WORK REQUEST
Using the records below, give again exactly the lines from the line that contains "right ear: (641, 430)" through the line that contains "left shoulder: (1513, 481)", both ends included, and only those.

Segment Start: INPUT MATERIAL

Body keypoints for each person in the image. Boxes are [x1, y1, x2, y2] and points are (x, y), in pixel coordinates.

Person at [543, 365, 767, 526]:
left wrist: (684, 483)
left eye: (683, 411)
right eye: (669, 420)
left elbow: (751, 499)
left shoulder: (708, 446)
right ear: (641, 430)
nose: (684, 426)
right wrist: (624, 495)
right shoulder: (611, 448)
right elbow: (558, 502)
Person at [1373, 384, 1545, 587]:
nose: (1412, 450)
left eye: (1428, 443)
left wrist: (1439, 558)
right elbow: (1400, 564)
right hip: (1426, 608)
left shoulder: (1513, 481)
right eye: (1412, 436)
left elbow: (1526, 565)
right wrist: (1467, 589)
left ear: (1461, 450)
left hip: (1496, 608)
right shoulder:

Segment End: INPUT MATERIAL

RESULT FOR THIS TASK
right ear: (641, 430)
nose: (684, 426)
right wrist: (624, 495)
right shoulder: (611, 448)
right elbow: (558, 502)
Person at [1373, 384, 1545, 587]:
nose: (1412, 450)
left eye: (1428, 443)
left wrist: (1439, 558)
right elbow: (1400, 564)
right hip: (1426, 608)
left shoulder: (1513, 481)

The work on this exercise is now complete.